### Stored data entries
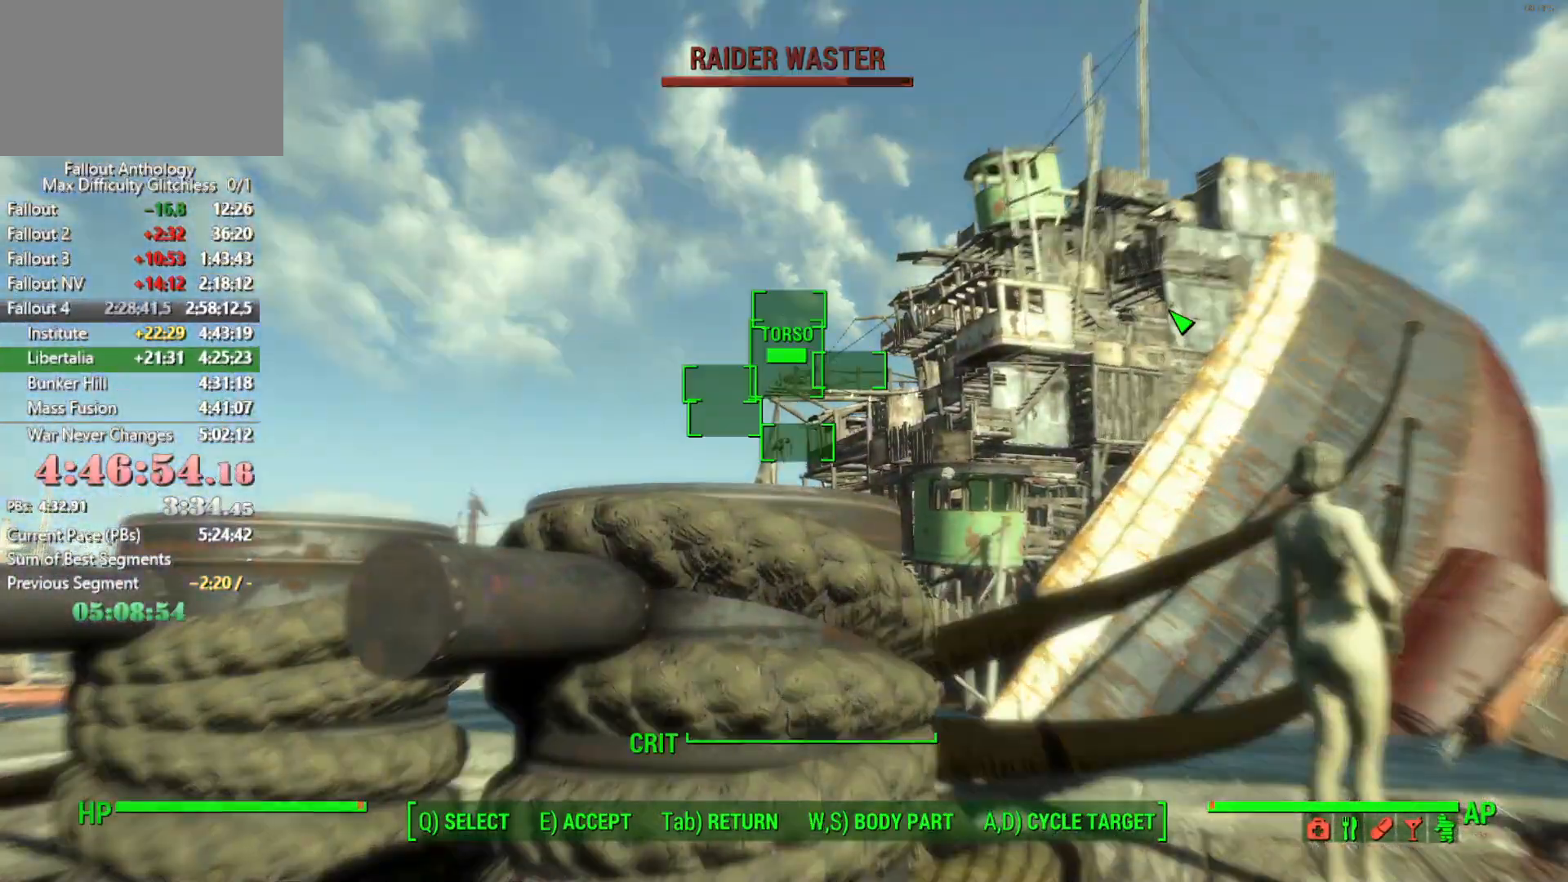
{"keys": [], "mouse": [], "events": [[50, "v", "up"], [333, "mouse_right", "down"], [433, "mouse_right", "up"]]}
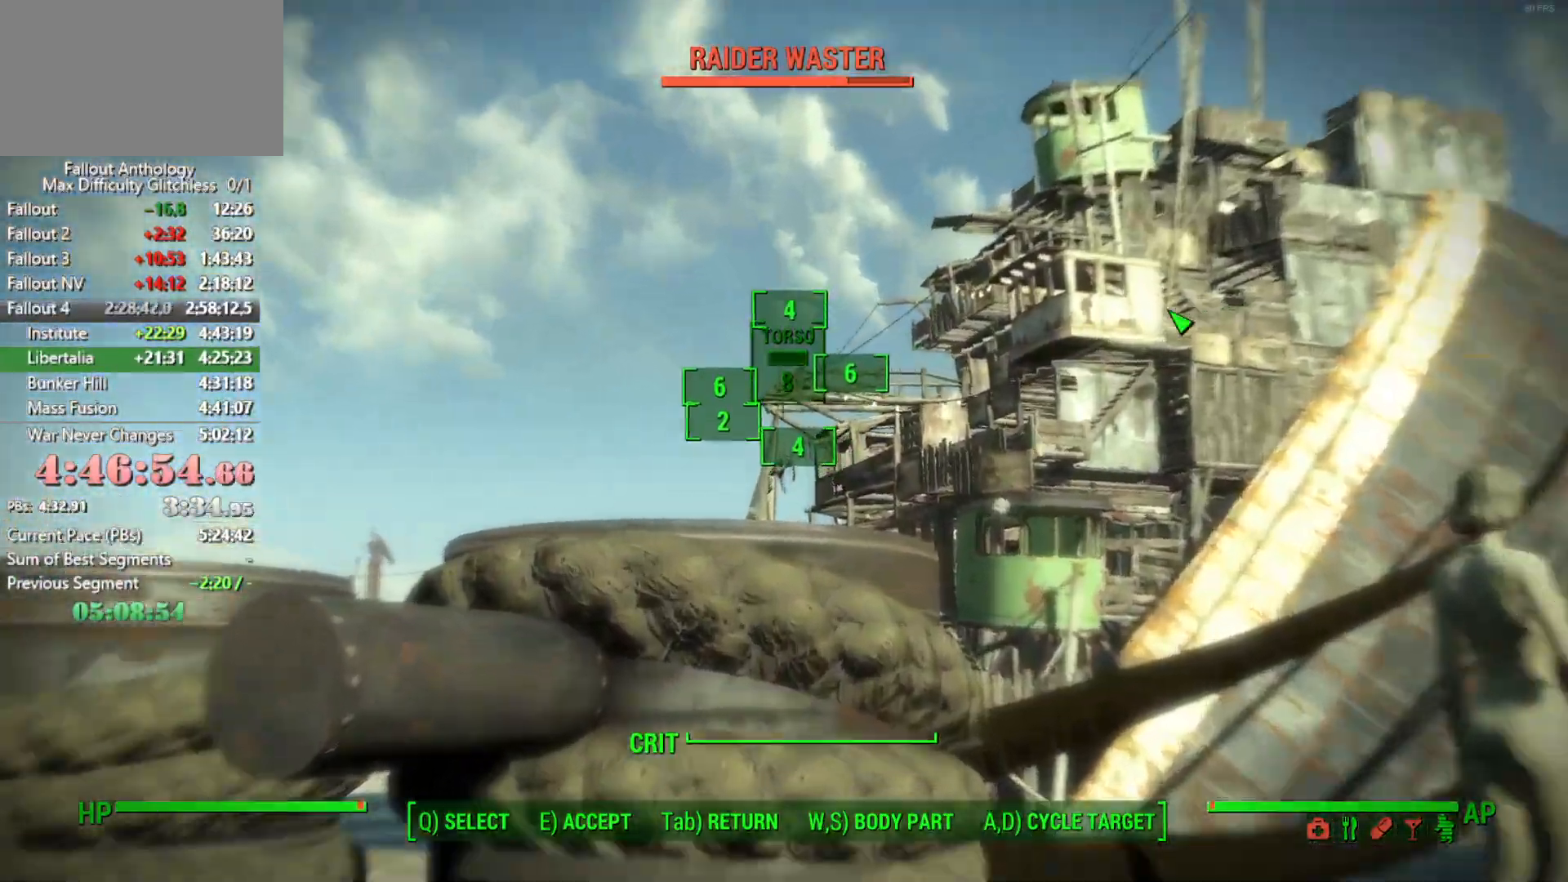
{"keys": [], "mouse": ["right"], "events": [[350, "mouse_right", "down"]]}
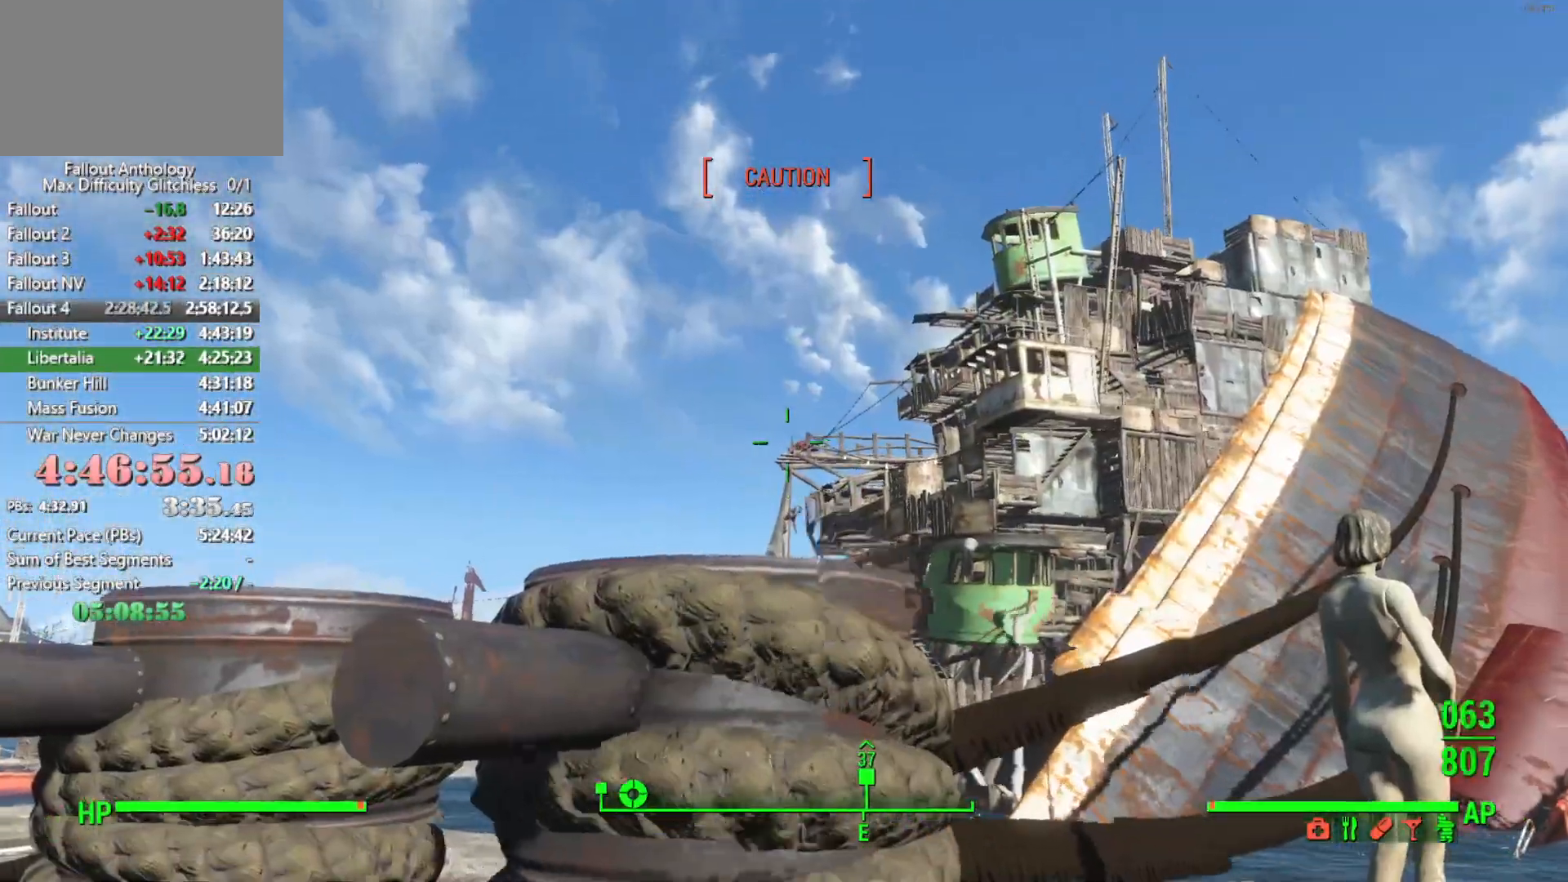
{"keys": [], "mouse": ["right"], "events": []}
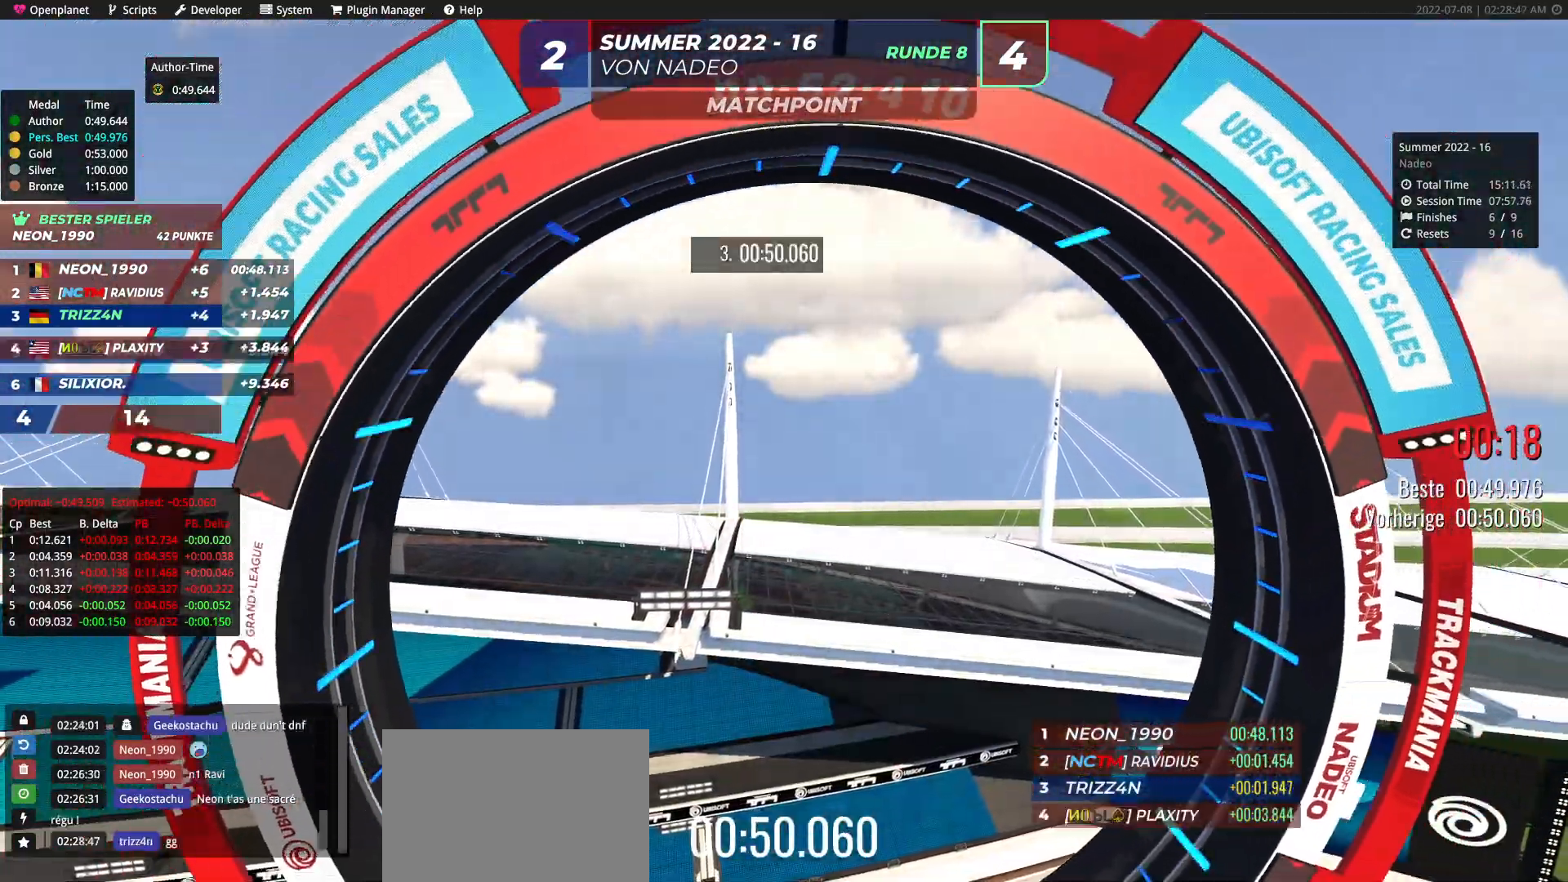
Gameplay with keyboard; each line is a JSON object with the keys held at the frame after it. "events" lists presses ("down") and releases ("up") of "down", "left", "right" and "up" between this image and that frame as [ms after this image, input, new state], when the widget could be followed in between. No other keys are recorded. Mouse input is not recorded.
{"keys": [], "events": []}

### Task instructions
Line by line, write out the records above exactly, skipping the pictures.

### Task result
{"keys": [], "mouse": [], "events": [[50, "v", "up"], [333, "mouse_right", "down"], [433, "mouse_right", "up"]]}
{"keys": [], "mouse": ["right"], "events": [[350, "mouse_right", "down"]]}
{"keys": [], "mouse": ["right"], "events": []}
Gameplay with keyboard; each line is a JSON object with the keys held at the frame after it. "events" lists presses ("down") and releases ("up") of "down", "left", "right" and "up" between this image and that frame as [ms after this image, input, new state], when the widget could be followed in between. No other keys are recorded. Mouse input is not recorded.
{"keys": [], "events": []}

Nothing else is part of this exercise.